### WHAT IS NEEDED
Return, without anything added, the lines from the one containing "732 220 67.0" through the end of the entries below, exactly as written.

SOURCE MATERIAL Block Start

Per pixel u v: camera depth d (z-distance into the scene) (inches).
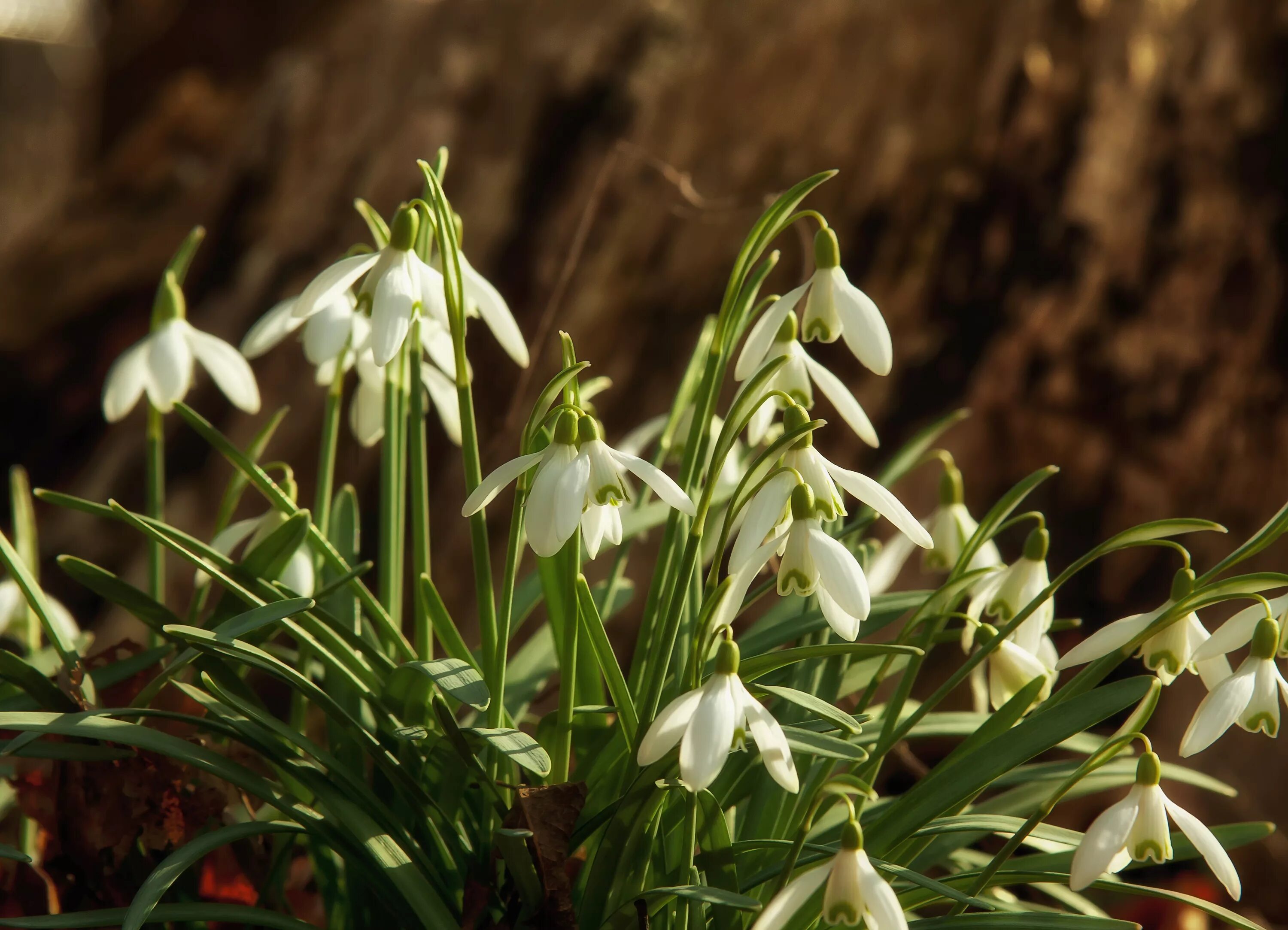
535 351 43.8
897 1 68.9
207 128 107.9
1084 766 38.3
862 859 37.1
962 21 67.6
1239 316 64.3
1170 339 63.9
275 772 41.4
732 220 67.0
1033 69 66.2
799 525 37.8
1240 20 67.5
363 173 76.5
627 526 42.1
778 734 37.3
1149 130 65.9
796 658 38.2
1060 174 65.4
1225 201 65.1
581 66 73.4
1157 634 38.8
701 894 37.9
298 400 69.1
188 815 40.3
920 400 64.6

SOURCE MATERIAL Block End

### RESULT
732 220 67.0
1033 69 66.2
799 525 37.8
1240 20 67.5
363 173 76.5
627 526 42.1
778 734 37.3
1149 130 65.9
796 658 38.2
1060 174 65.4
1225 201 65.1
581 66 73.4
1157 634 38.8
701 894 37.9
298 400 69.1
188 815 40.3
920 400 64.6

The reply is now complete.